About this exercise:
Give every line of text in the items below as a JSON list of strings, one string per line, with blank lines left out.

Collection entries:
------------------------------
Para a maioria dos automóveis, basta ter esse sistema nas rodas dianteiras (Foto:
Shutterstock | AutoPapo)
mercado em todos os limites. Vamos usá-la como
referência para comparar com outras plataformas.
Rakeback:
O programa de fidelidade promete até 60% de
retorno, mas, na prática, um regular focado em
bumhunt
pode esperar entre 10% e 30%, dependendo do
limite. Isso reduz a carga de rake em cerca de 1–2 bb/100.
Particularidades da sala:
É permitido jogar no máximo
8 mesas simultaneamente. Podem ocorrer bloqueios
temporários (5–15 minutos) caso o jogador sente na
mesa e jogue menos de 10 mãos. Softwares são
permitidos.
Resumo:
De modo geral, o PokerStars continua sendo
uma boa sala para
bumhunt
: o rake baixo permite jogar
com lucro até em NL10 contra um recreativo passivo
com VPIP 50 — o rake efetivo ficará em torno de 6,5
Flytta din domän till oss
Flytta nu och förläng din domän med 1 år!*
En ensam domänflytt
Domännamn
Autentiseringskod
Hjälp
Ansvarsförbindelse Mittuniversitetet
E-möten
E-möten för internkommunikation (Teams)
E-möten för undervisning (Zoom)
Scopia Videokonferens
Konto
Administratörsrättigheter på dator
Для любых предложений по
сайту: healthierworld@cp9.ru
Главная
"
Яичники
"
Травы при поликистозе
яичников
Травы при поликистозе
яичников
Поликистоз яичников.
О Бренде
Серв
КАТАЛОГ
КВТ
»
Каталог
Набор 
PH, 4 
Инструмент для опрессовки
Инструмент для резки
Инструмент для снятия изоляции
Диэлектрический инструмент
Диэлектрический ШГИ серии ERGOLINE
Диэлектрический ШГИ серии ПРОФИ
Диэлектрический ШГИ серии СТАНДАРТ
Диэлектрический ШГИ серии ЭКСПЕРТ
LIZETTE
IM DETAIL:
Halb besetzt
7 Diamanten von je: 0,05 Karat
------------------------------
Problem solution:
[
  "Para a maioria dos automóveis, basta ter esse sistema nas rodas dianteiras (Foto:",
  "Shutterstock | AutoPapo)",
  "mercado em todos os limites. Vamos usá-la como",
  "referência para comparar com outras plataformas.",
  "Rakeback:",
  "O programa de fidelidade promete até 60% de",
  "retorno, mas, na prática, um regular focado em",
  "bumhunt",
  "pode esperar entre 10% e 30%, dependendo do",
  "limite. Isso reduz a carga de rake em cerca de 1–2 bb/100.",
  "Particularidades da sala:",
  "É permitido jogar no máximo",
  "8 mesas simultaneamente. Podem ocorrer bloqueios",
  "temporários (5–15 minutos) caso o jogador sente na",
  "mesa e jogue menos de 10 mãos. Softwares são",
  "permitidos.",
  "Resumo:",
  "De modo geral, o PokerStars continua sendo",
  "uma boa sala para",
  "bumhunt",
  ": o rake baixo permite jogar",
  "com lucro até em NL10 contra um recreativo passivo",
  "com VPIP 50 — o rake efetivo ficará em torno de 6,5",
  "Flytta din domän till oss",
  "Flytta nu och förläng din domän med 1 år!*",
  "En ensam domänflytt",
  "Domännamn",
  "Autentiseringskod",
  "Hjälp",
  "Ansvarsförbindelse Mittuniversitetet",
  "E-möten",
  "E-möten för internkommunikation (Teams)",
  "E-möten för undervisning (Zoom)",
  "Scopia Videokonferens",
  "Konto",
  "Administratörsrättigheter på dator",
  "Для любых предложений по",
  "сайту: healthierworld@cp9.ru",
  "Главная",
  "\"",
  "Яичники",
  "\"",
  "Травы при поликистозе",
  "яичников",
  "Травы при поликистозе",
  "яичников",
  "Поликистоз яичников.",
  "О Бренде",
  "Серв",
  "КАТАЛОГ",
  "КВТ",
  "»",
  "Каталог",
  "Набор ",
  "PH, 4 ",
  "Инструмент для опрессовки",
  "Инструмент для резки",
  "Инструмент для снятия изоляции",
  "Диэлектрический инструмент",
  "Диэлектрический ШГИ серии ERGOLINE",
  "Диэлектрический ШГИ серии ПРОФИ",
  "Диэлектрический ШГИ серии СТАНДАРТ",
  "Диэлектрический ШГИ серии ЭКСПЕРТ",
  "LIZETTE",
  "IM DETAIL:",
  "Halb besetzt",
  "7 Diamanten von je: 0,05 Karat"
]